Document structure recognition data

##########

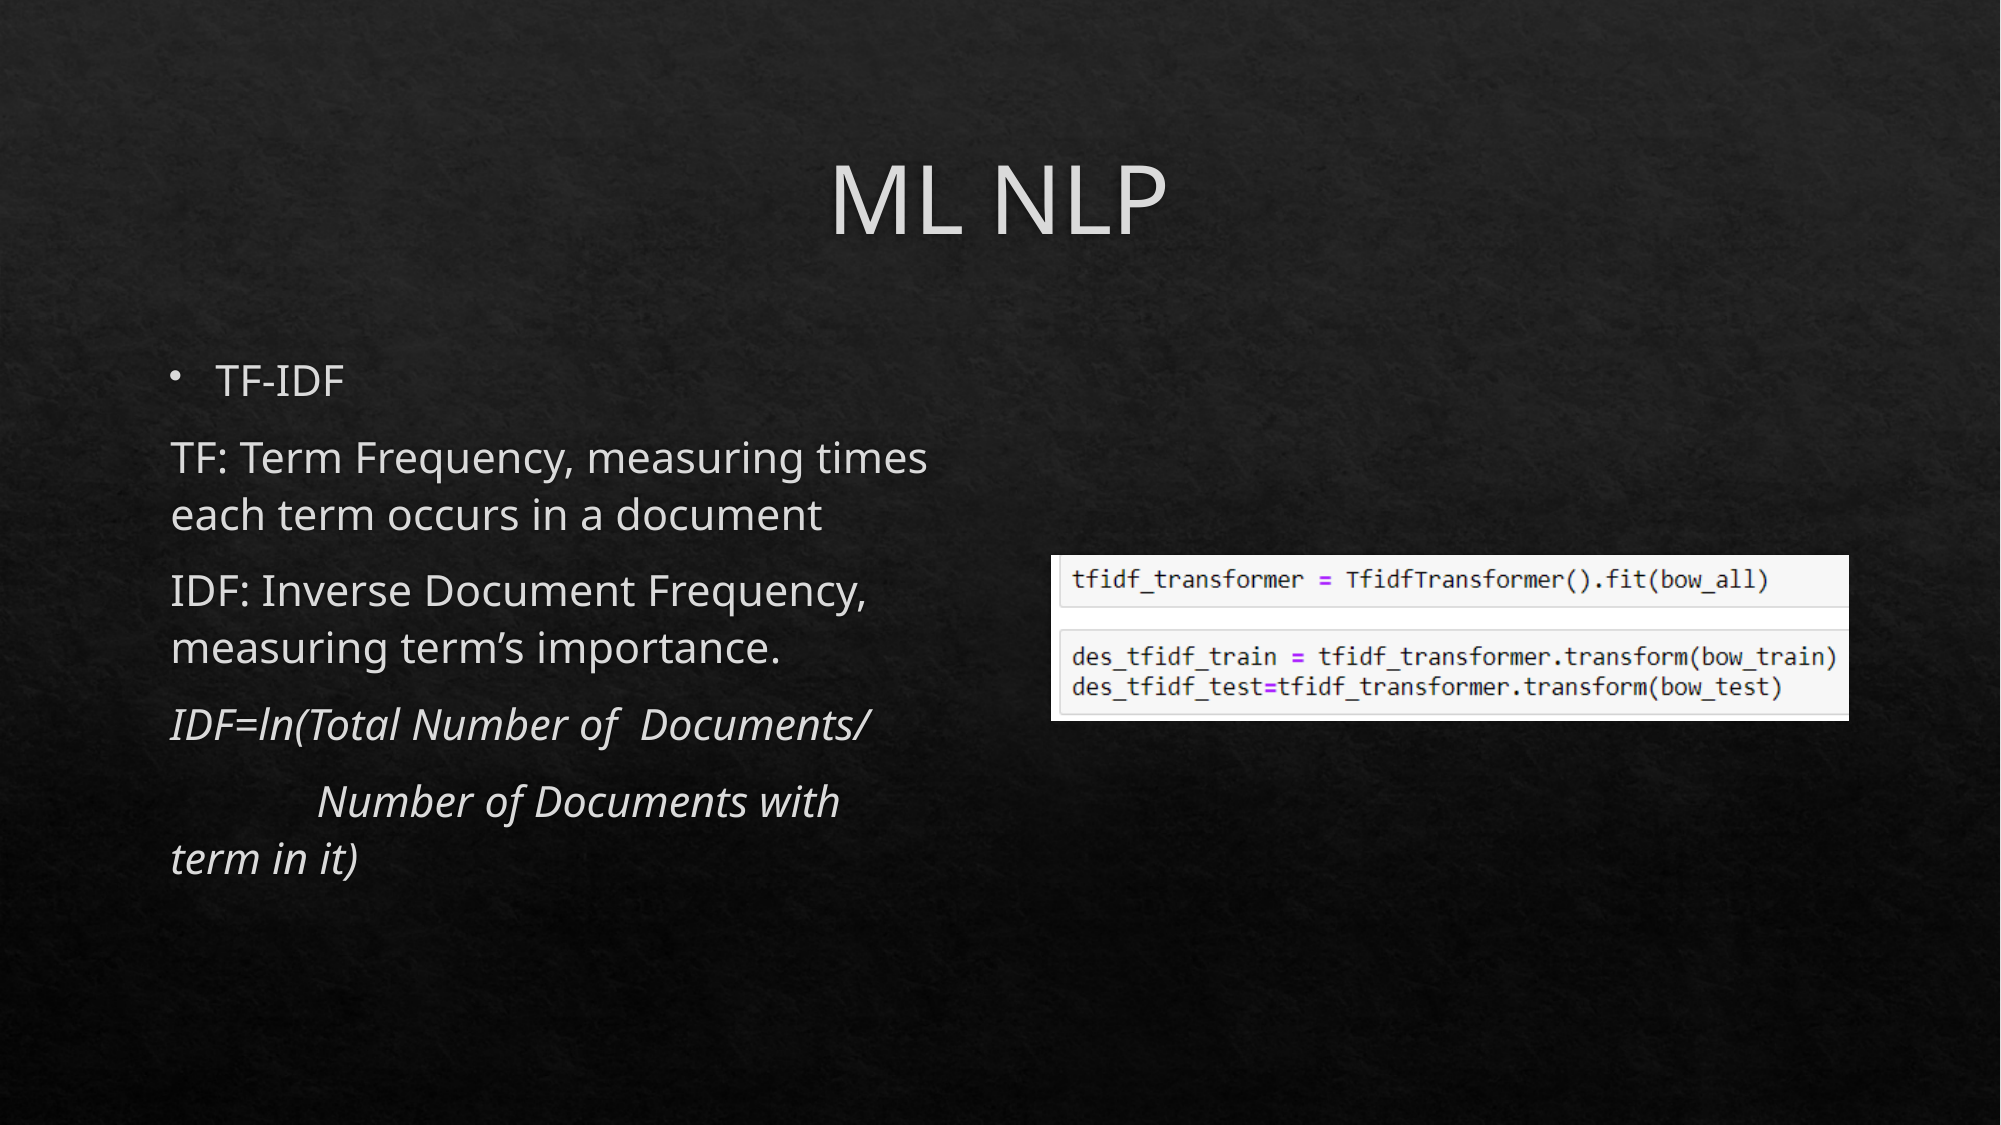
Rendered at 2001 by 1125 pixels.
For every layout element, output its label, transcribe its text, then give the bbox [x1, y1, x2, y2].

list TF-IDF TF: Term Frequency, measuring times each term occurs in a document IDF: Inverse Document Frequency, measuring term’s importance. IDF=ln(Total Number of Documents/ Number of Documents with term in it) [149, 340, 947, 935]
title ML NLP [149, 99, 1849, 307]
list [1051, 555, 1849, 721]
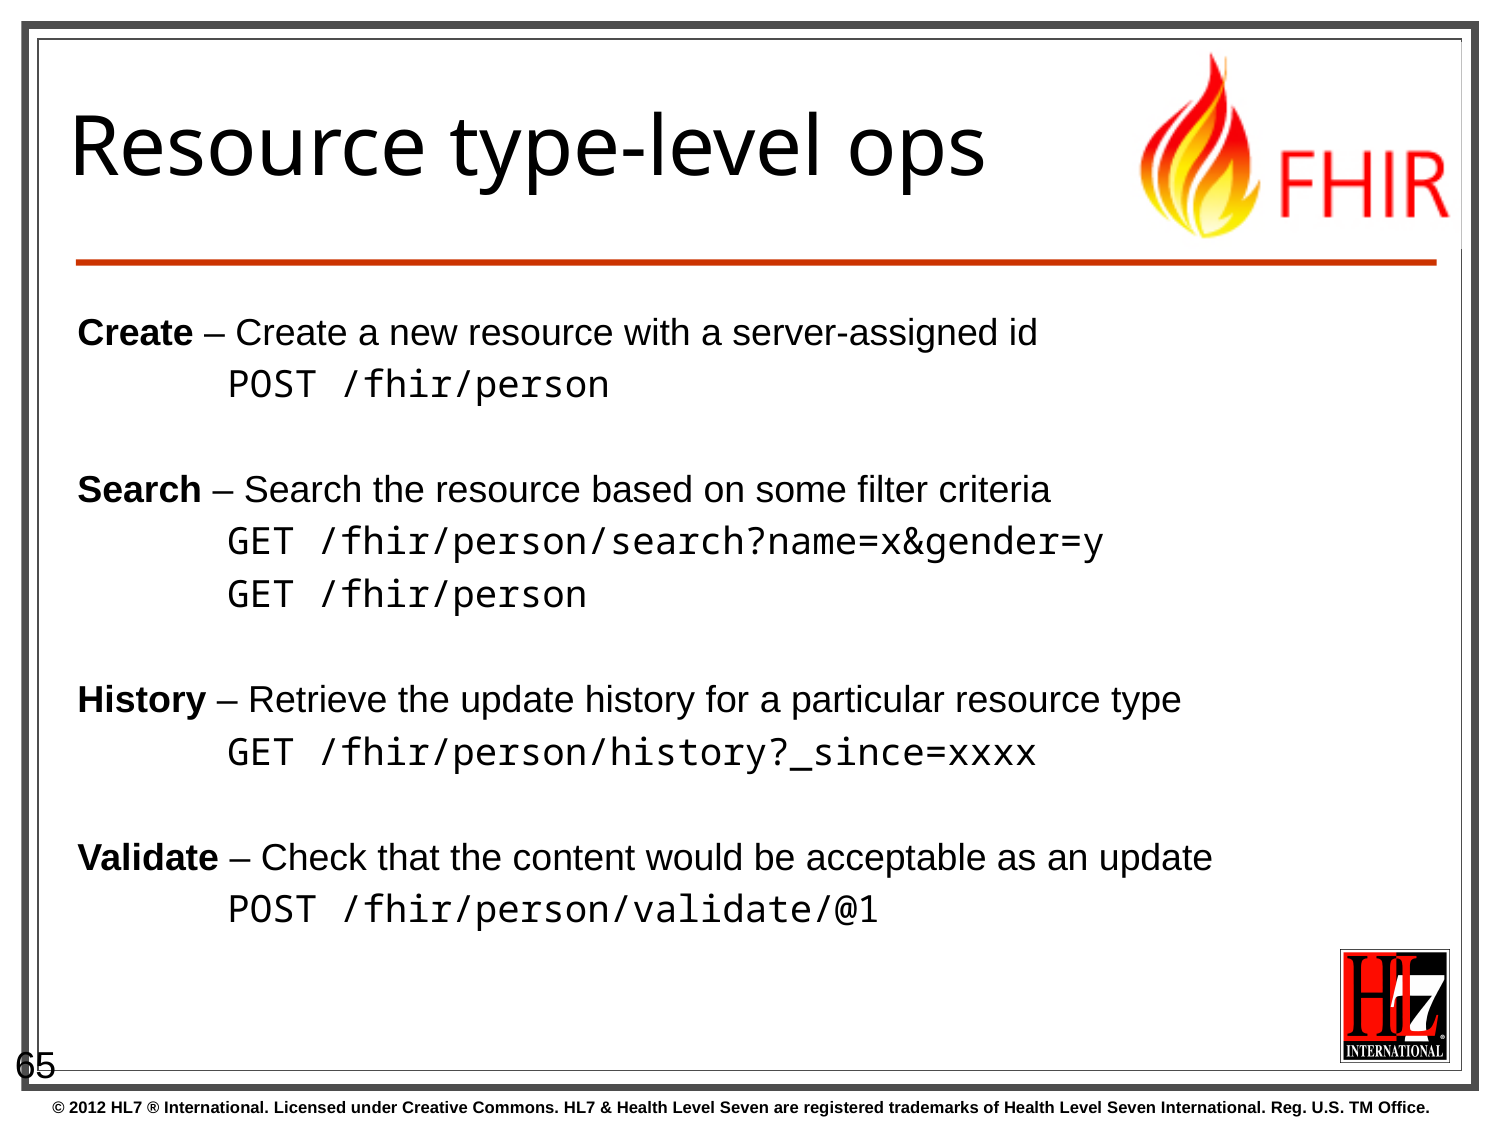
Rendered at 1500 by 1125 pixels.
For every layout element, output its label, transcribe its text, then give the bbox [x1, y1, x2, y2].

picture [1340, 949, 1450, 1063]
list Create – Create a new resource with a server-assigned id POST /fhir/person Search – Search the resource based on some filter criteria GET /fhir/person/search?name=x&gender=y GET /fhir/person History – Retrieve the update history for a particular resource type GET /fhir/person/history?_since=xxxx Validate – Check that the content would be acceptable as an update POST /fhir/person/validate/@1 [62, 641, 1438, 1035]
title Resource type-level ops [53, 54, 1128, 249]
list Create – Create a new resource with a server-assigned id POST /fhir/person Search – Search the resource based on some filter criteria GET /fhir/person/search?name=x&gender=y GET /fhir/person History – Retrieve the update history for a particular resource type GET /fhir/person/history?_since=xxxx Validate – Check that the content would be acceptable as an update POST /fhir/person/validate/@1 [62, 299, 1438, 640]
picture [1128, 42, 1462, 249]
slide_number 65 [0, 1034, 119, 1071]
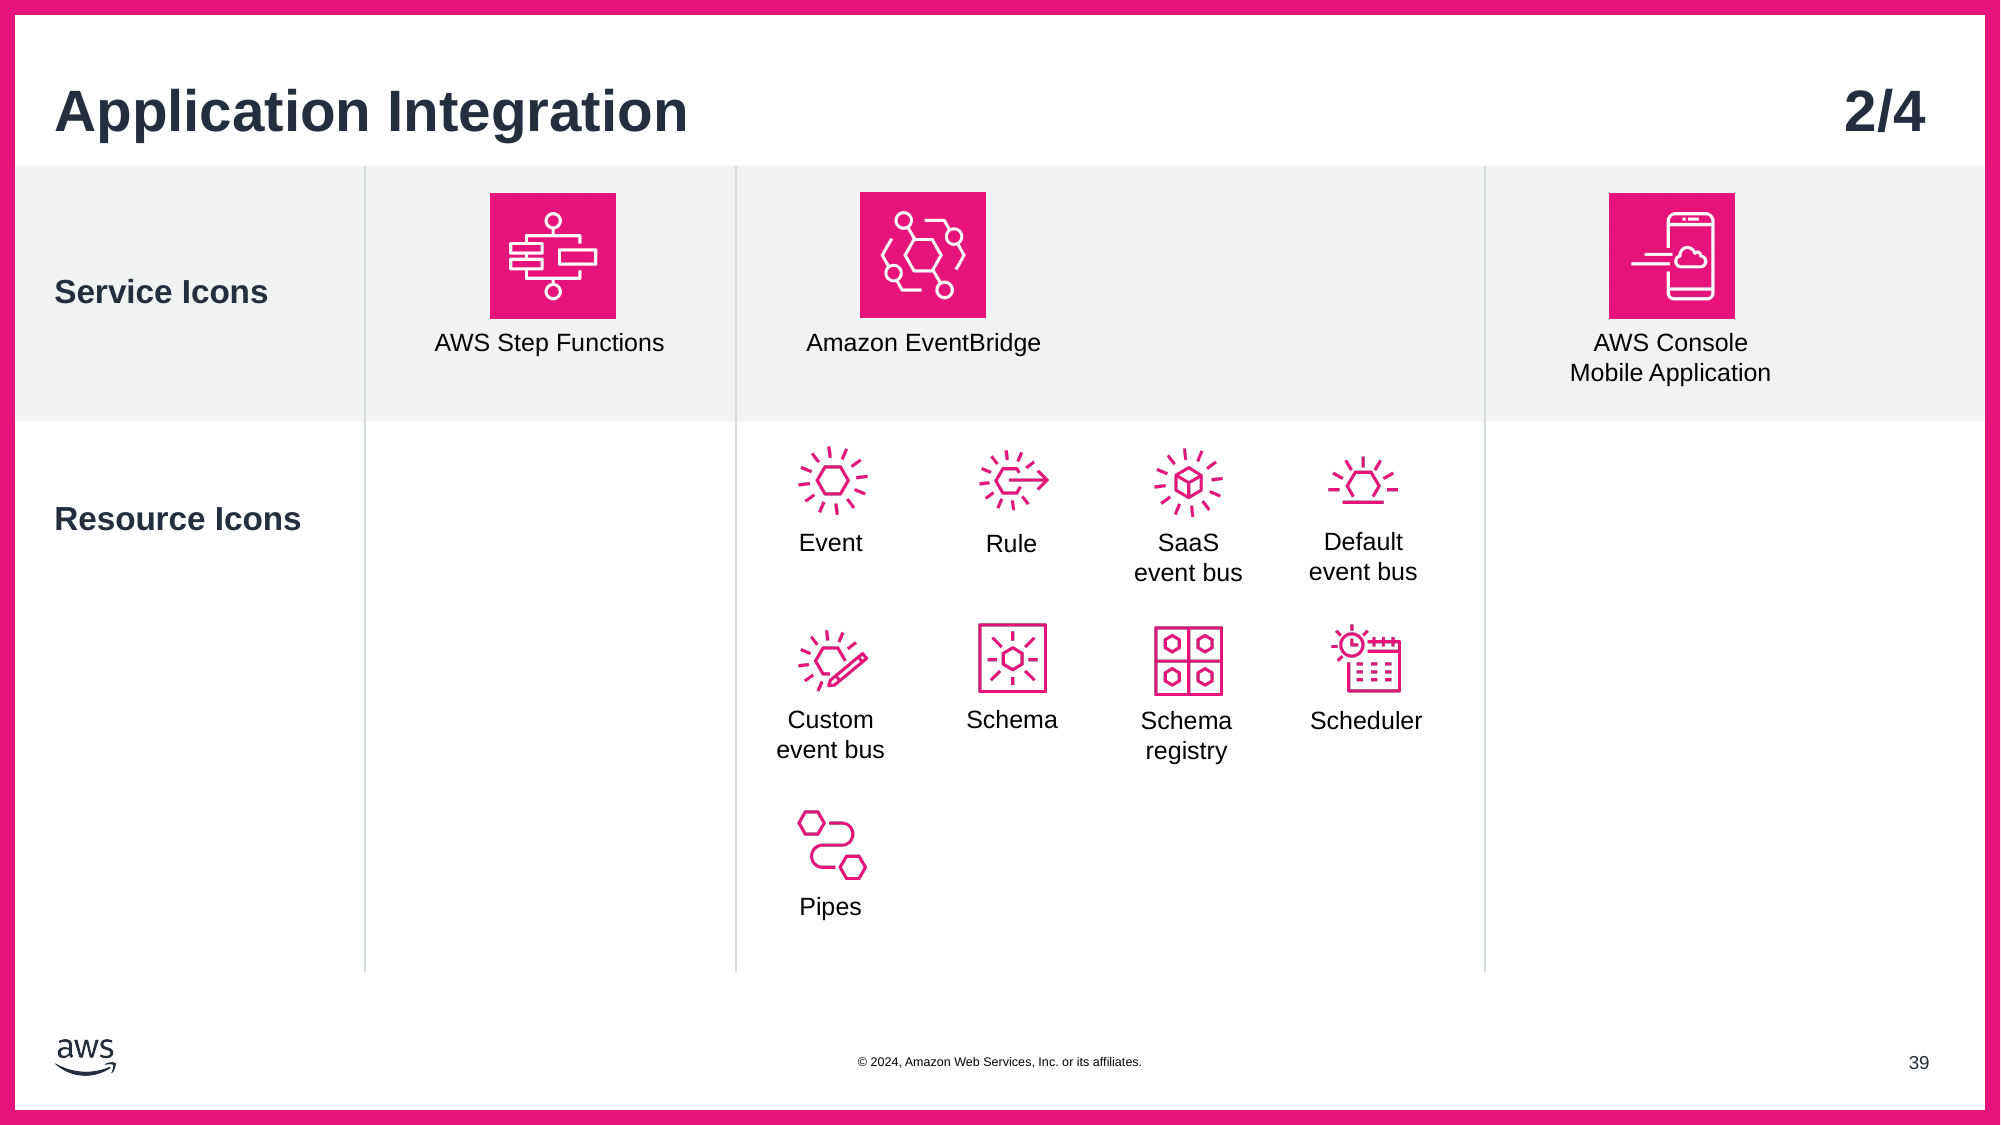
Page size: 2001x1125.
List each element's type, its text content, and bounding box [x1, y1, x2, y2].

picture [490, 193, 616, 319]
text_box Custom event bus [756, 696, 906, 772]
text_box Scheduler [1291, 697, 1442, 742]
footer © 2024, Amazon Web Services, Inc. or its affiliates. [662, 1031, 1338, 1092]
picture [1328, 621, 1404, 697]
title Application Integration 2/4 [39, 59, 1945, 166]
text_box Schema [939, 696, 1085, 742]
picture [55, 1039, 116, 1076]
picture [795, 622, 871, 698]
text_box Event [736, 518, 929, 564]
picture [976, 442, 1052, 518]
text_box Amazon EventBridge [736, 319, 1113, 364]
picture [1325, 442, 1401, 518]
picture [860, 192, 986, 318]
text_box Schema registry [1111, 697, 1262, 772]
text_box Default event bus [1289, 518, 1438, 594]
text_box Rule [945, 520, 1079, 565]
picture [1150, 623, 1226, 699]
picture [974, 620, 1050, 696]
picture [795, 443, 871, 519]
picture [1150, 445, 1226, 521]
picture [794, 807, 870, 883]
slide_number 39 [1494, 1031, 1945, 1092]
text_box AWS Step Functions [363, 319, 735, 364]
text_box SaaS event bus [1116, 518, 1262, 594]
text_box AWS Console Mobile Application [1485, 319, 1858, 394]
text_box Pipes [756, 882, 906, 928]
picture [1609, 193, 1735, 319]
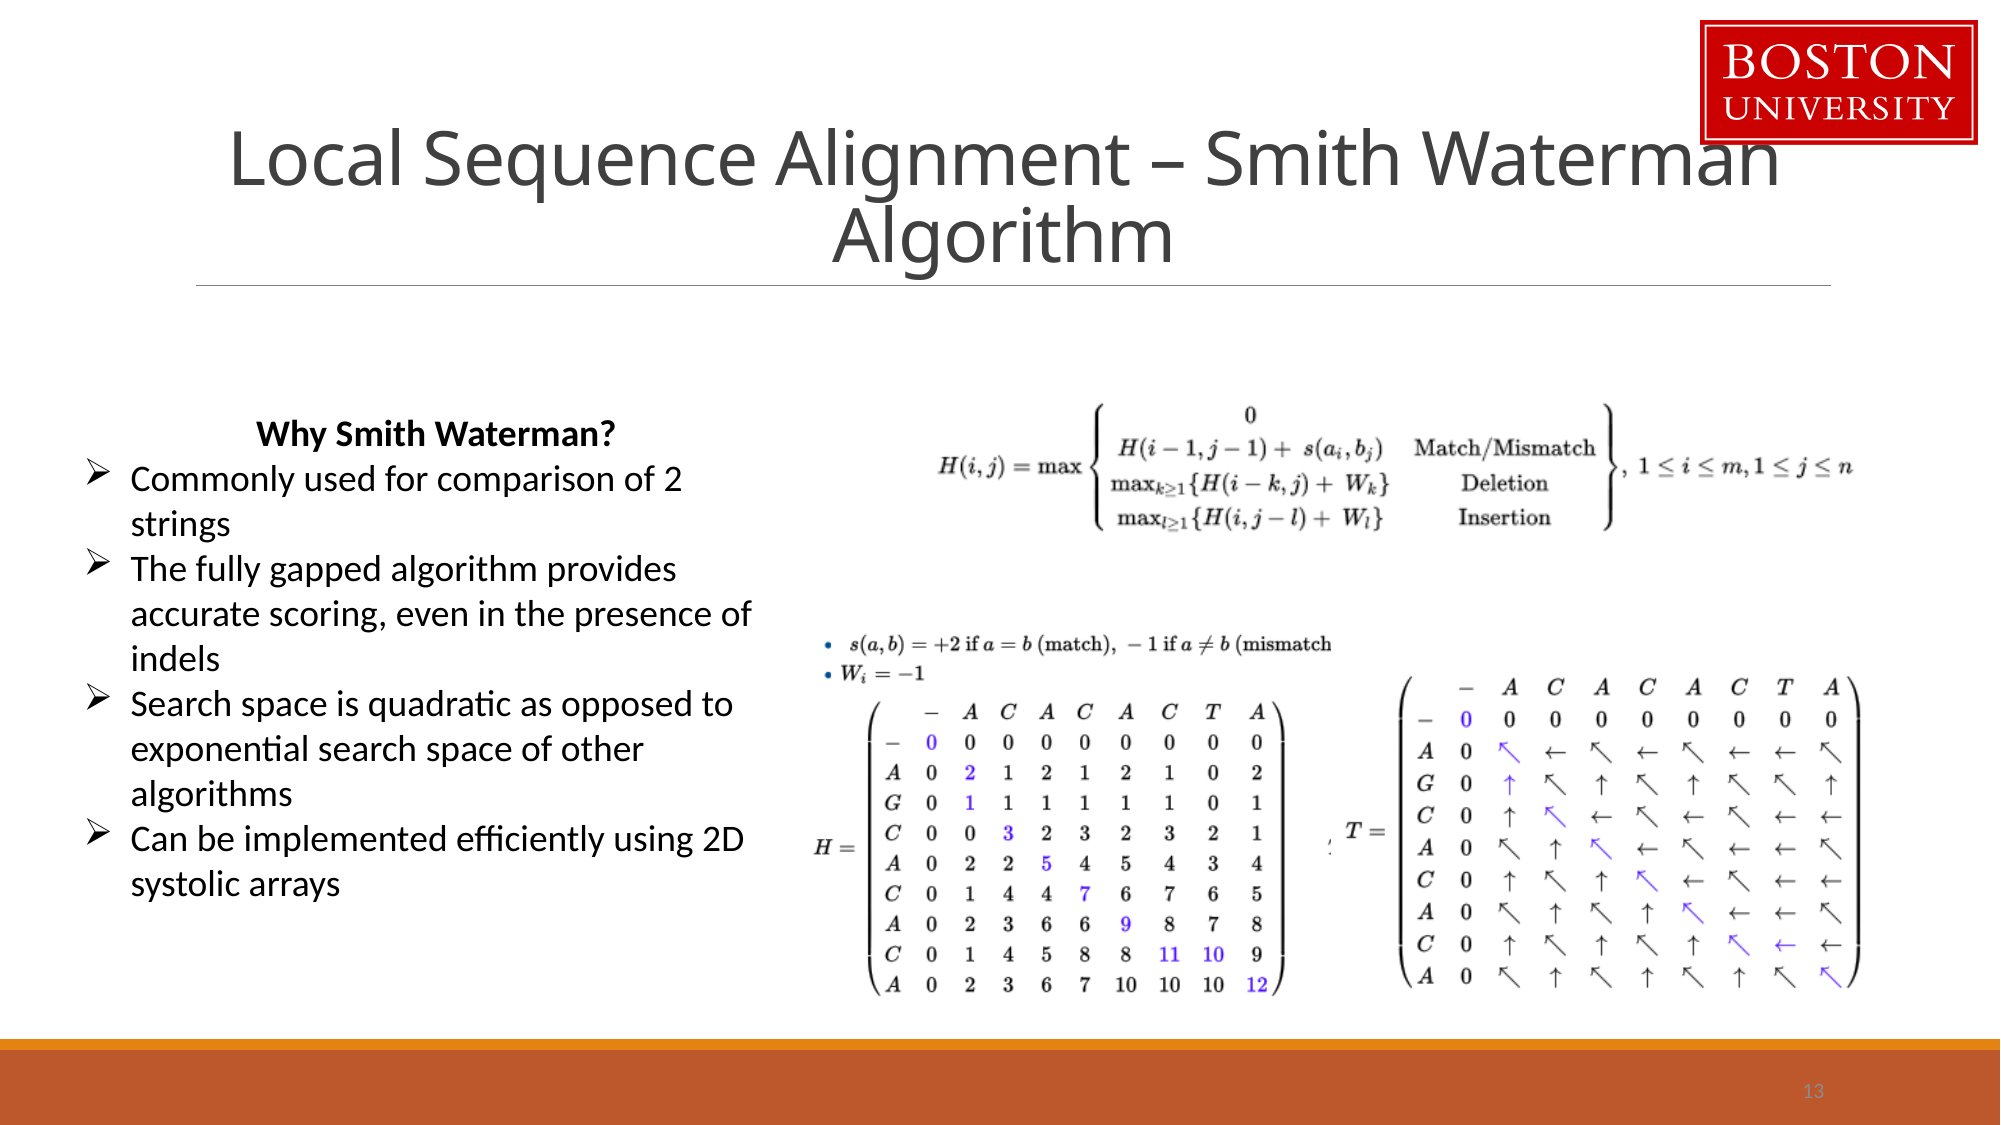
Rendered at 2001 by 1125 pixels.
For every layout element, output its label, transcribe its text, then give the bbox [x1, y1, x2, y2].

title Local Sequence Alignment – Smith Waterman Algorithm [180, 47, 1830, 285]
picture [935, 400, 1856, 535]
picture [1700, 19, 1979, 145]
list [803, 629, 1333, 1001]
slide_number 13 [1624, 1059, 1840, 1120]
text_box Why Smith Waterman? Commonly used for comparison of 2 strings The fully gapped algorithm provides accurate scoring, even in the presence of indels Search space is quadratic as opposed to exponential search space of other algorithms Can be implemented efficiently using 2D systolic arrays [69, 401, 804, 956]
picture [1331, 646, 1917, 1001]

##########

Exercise details: Output a verbatim copy of the entries and skip the pictures.

Task output:
Rendered at 2001 by 1125 pixels.
For every layout element, output its label, transcribe its text, then give the bbox [x1, y1, x2, y2].

list TF-IDF TF: Term Frequency, measuring times each term occurs in a document IDF: Inverse Document Frequency, measuring term’s importance. IDF=ln(Total Number of Documents/ Number of Documents with term in it) [149, 340, 947, 935]
title ML NLP [149, 99, 1849, 307]
list [1051, 555, 1849, 721]
Rendered at 1500 by 1125 pixels.
For every layout element, output its label, transcribe its text, then give the bbox [x1, y1, x2, y2].

picture [1340, 949, 1450, 1063]
list Create – Create a new resource with a server-assigned id POST /fhir/person Search – Search the resource based on some filter criteria GET /fhir/person/search?name=x&gender=y GET /fhir/person History – Retrieve the update history for a particular resource type GET /fhir/person/history?_since=xxxx Validate – Check that the content would be acceptable as an update POST /fhir/person/validate/@1 [62, 641, 1438, 1035]
title Resource type-level ops [53, 54, 1128, 249]
list Create – Create a new resource with a server-assigned id POST /fhir/person Search – Search the resource based on some filter criteria GET /fhir/person/search?name=x&gender=y GET /fhir/person History – Retrieve the update history for a particular resource type GET /fhir/person/history?_since=xxxx Validate – Check that the content would be acceptable as an update POST /fhir/person/validate/@1 [62, 299, 1438, 640]
picture [1128, 42, 1462, 249]
slide_number 65 [0, 1034, 119, 1071]
Page size: 2001x1125.
List each element's type, its text content, and bounding box [x1, y1, x2, y2].

picture [490, 193, 616, 319]
text_box Custom event bus [756, 696, 906, 772]
text_box Scheduler [1291, 697, 1442, 742]
footer © 2024, Amazon Web Services, Inc. or its affiliates. [662, 1031, 1338, 1092]
picture [1328, 621, 1404, 697]
title Application Integration 2/4 [39, 59, 1945, 166]
text_box Schema [939, 696, 1085, 742]
picture [55, 1039, 116, 1076]
picture [795, 622, 871, 698]
text_box Event [736, 518, 929, 564]
picture [976, 442, 1052, 518]
text_box Amazon EventBridge [736, 319, 1113, 364]
picture [1325, 442, 1401, 518]
picture [860, 192, 986, 318]
text_box Schema registry [1111, 697, 1262, 772]
text_box Default event bus [1289, 518, 1438, 594]
text_box Rule [945, 520, 1079, 565]
picture [1150, 623, 1226, 699]
picture [974, 620, 1050, 696]
picture [795, 443, 871, 519]
picture [1150, 445, 1226, 521]
picture [794, 807, 870, 883]
slide_number 39 [1494, 1031, 1945, 1092]
text_box AWS Step Functions [363, 319, 735, 364]
text_box SaaS event bus [1116, 518, 1262, 594]
text_box AWS Console Mobile Application [1485, 319, 1858, 394]
text_box Pipes [756, 882, 906, 928]
picture [1609, 193, 1735, 319]
Rendered at 2001 by 1125 pixels.
For every layout element, output its label, transcribe its text, then give the bbox [x1, y1, x2, y2].

title Local Sequence Alignment – Smith Waterman Algorithm [180, 47, 1830, 285]
picture [935, 400, 1856, 535]
picture [1700, 19, 1979, 145]
list [803, 629, 1333, 1001]
slide_number 13 [1624, 1059, 1840, 1120]
text_box Why Smith Waterman? Commonly used for comparison of 2 strings The fully gapped algorithm provides accurate scoring, even in the presence of indels Search space is quadratic as opposed to exponential search space of other algorithms Can be implemented efficiently using 2D systolic arrays [69, 401, 804, 956]
picture [1331, 646, 1917, 1001]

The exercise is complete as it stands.